* **YOUR GOAL**
Two lines below mark the span: the one containing "left hip: (488, 674)" and the one containing "left back paw: (1217, 633)". Set down both, plus every line between, exactly as they stand, and nothing else.

* **INFORMATION SHOWN**
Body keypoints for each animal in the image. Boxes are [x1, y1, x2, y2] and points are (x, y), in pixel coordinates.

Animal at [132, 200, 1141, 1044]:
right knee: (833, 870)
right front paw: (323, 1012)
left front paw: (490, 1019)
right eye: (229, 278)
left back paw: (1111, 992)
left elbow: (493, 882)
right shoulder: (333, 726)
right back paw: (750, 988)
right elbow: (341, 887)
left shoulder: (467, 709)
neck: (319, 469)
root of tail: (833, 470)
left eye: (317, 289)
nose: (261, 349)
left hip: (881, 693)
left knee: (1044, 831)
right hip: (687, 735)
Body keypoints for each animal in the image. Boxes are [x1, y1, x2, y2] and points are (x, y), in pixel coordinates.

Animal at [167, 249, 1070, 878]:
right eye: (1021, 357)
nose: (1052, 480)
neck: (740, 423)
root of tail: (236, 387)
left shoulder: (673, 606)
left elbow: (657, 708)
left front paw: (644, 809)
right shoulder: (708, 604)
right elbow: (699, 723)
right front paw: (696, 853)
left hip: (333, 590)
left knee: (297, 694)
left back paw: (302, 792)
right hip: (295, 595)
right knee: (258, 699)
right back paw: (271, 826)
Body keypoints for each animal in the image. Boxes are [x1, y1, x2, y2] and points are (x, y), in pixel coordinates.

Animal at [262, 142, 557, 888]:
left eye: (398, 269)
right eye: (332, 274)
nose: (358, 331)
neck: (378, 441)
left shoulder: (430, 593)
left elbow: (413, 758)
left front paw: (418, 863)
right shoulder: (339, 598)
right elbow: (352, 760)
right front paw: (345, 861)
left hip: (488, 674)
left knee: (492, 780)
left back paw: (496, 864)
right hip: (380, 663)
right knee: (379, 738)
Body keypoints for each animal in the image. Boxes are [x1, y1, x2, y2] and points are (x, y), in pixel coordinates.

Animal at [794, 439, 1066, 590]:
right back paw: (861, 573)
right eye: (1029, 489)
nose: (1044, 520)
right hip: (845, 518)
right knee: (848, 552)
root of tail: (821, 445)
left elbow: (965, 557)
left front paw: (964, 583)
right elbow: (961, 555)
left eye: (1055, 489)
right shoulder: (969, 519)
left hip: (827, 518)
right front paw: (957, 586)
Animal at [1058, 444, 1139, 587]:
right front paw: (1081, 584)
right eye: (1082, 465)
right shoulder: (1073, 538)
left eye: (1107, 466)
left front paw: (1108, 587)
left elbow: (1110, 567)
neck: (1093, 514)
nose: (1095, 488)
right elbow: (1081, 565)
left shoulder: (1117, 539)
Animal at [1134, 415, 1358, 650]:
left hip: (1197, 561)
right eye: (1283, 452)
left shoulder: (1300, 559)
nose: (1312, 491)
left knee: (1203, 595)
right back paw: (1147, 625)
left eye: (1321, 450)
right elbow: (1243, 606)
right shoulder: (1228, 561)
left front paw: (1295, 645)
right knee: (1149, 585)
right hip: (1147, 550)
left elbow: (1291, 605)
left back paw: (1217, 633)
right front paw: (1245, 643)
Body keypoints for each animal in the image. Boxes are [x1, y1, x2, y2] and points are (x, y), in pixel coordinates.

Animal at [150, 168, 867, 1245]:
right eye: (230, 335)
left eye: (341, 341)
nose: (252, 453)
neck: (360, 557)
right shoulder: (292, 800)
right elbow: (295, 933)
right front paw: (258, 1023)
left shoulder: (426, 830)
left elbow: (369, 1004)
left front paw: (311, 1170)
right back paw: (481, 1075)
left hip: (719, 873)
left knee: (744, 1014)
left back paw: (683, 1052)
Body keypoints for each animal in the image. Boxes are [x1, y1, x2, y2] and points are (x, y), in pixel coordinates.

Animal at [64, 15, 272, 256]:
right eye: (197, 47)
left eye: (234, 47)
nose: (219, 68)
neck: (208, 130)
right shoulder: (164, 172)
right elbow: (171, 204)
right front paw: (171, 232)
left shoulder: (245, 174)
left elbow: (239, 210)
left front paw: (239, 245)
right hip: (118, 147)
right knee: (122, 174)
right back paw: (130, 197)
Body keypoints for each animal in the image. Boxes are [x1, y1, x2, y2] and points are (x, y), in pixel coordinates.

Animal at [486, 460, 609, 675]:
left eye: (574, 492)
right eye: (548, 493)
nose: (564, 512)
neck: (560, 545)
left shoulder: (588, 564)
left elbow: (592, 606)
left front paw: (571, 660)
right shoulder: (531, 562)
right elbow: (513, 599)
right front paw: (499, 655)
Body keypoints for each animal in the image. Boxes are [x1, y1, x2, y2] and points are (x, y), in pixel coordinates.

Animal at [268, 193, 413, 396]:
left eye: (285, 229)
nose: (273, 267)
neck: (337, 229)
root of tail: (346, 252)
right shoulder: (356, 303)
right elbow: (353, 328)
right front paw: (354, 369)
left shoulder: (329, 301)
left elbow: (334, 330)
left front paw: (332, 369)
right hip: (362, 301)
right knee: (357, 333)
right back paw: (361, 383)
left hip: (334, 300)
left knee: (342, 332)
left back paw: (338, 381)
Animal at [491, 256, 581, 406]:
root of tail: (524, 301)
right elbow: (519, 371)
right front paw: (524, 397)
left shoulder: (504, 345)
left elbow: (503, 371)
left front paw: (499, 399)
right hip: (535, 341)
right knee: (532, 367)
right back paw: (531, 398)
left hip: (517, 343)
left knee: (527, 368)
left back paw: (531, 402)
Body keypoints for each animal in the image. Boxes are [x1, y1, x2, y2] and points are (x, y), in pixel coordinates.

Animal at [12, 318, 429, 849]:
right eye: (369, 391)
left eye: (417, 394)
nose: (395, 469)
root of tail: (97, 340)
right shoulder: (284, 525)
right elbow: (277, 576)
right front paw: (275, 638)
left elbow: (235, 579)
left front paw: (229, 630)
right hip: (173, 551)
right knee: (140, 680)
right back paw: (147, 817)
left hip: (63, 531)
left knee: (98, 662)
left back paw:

* **ANSWER TO THIS TASK**
left hip: (488, 674)
left knee: (492, 780)
left back paw: (496, 864)
right hip: (380, 663)
right knee: (379, 738)
Body keypoints for each animal in the image. Boxes are [x1, y1, x2, y2] and points are (x, y), in pixel coordinates.

Animal at [794, 439, 1066, 590]:
right back paw: (861, 573)
right eye: (1029, 489)
nose: (1044, 520)
right hip: (845, 518)
right knee: (848, 552)
root of tail: (821, 445)
left elbow: (965, 557)
left front paw: (964, 583)
right elbow: (961, 555)
left eye: (1055, 489)
right shoulder: (969, 519)
left hip: (827, 518)
right front paw: (957, 586)
Animal at [1058, 444, 1139, 587]:
right front paw: (1081, 584)
right eye: (1082, 465)
right shoulder: (1073, 538)
left eye: (1107, 466)
left front paw: (1108, 587)
left elbow: (1110, 567)
neck: (1093, 514)
nose: (1095, 488)
right elbow: (1081, 565)
left shoulder: (1117, 539)
Animal at [1134, 415, 1358, 650]:
left hip: (1197, 561)
right eye: (1283, 452)
left shoulder: (1300, 559)
nose: (1312, 491)
left knee: (1203, 595)
right back paw: (1147, 625)
left eye: (1321, 450)
right elbow: (1243, 606)
right shoulder: (1228, 561)
left front paw: (1295, 645)
right knee: (1149, 585)
right hip: (1147, 550)
left elbow: (1291, 605)
left back paw: (1217, 633)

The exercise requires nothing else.